*Aim of the exercise:* Exactly how many lines in the data below contain the string "Remove"? Give that number and nothing else.

Source texts of formatted documents
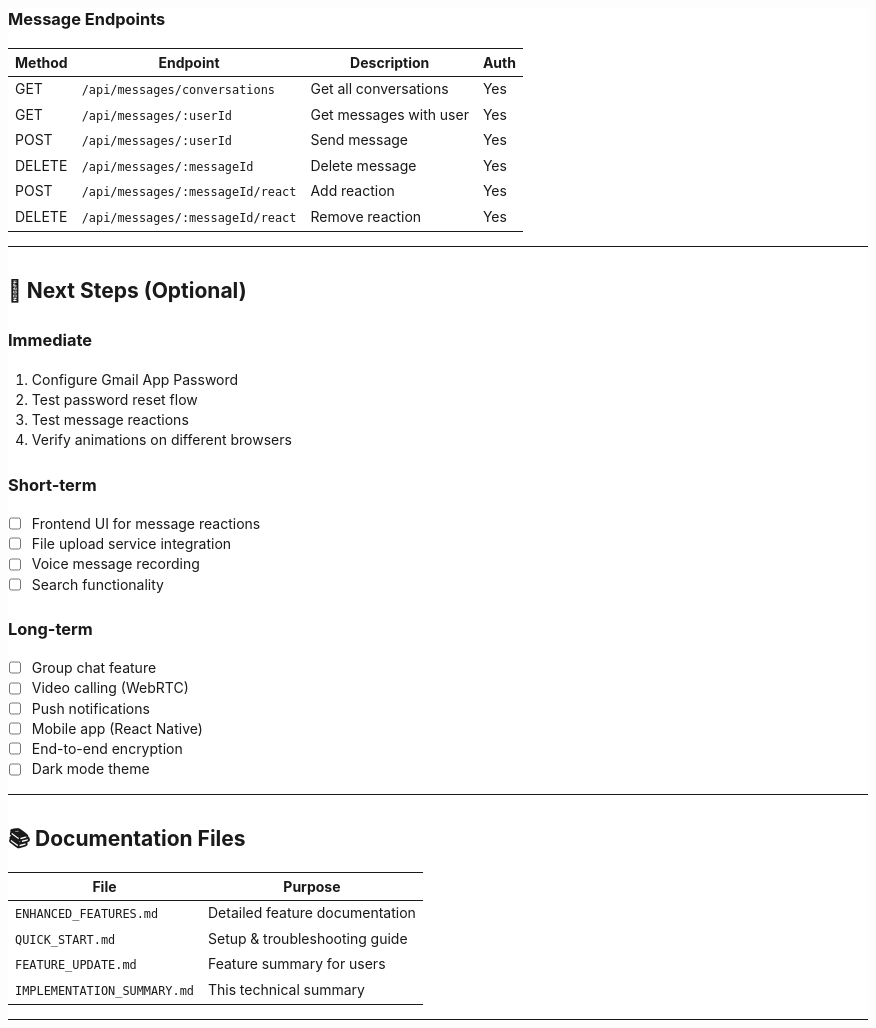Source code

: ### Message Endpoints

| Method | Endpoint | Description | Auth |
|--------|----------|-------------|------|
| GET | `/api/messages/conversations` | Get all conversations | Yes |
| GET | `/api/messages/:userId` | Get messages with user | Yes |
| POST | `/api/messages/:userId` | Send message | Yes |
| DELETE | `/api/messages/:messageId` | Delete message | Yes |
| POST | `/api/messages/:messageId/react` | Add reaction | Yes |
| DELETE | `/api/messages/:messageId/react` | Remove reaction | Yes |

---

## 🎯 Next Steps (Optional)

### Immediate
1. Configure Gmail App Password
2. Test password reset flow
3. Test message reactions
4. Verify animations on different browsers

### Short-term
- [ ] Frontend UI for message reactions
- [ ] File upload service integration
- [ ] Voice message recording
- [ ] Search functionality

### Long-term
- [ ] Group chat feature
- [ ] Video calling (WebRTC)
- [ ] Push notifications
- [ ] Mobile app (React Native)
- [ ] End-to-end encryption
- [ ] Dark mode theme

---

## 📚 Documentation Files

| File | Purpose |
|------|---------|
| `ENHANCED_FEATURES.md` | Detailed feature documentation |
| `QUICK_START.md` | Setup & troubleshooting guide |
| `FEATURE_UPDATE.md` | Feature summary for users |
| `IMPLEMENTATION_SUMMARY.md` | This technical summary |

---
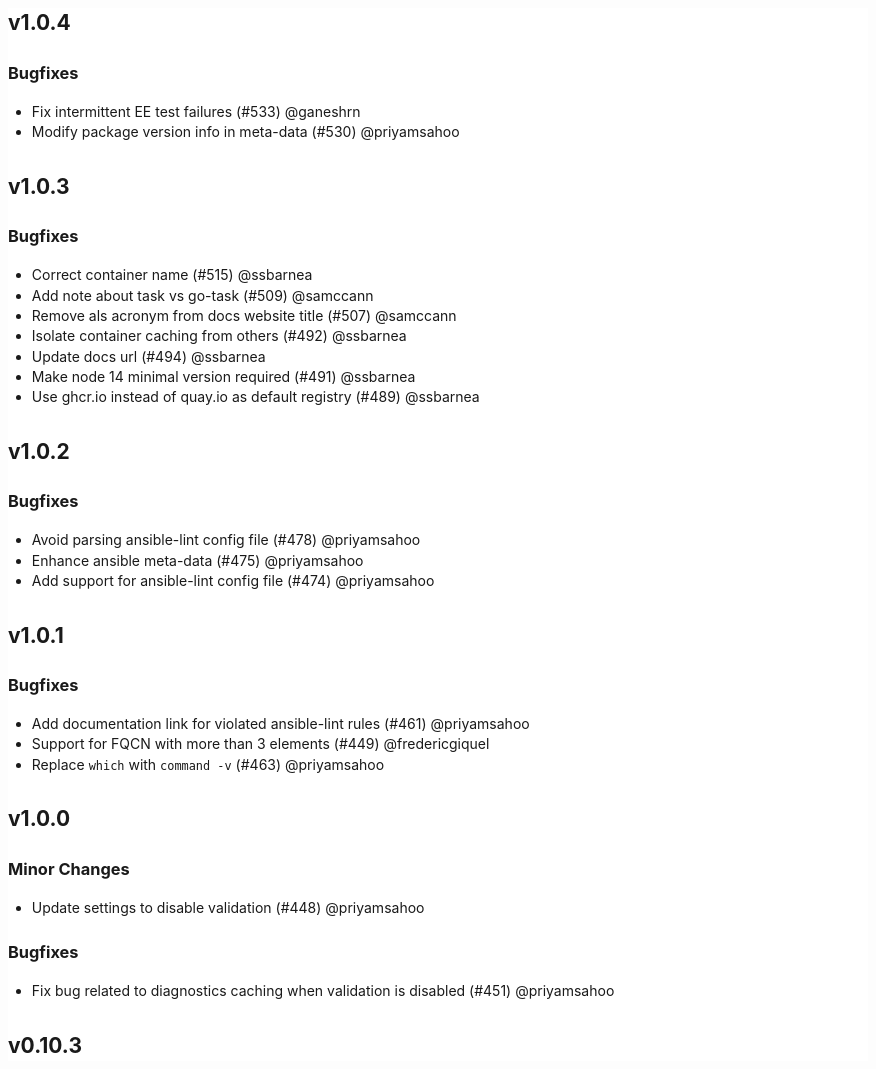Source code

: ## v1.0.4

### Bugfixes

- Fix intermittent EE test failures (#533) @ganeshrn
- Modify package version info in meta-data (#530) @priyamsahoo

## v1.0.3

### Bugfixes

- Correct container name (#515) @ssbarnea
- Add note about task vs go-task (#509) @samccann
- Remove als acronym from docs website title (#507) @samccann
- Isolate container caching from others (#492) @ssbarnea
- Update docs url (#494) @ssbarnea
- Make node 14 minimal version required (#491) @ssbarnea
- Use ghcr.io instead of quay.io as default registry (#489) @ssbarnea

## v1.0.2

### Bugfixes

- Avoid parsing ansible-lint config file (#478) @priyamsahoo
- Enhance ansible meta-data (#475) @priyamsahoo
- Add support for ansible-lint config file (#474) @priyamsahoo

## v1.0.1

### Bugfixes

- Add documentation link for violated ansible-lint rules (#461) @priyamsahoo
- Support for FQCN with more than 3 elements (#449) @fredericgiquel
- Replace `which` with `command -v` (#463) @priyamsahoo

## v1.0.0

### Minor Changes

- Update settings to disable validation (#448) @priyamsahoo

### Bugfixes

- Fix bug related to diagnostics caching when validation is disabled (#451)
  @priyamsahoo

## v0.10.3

*Answer to this task:* 2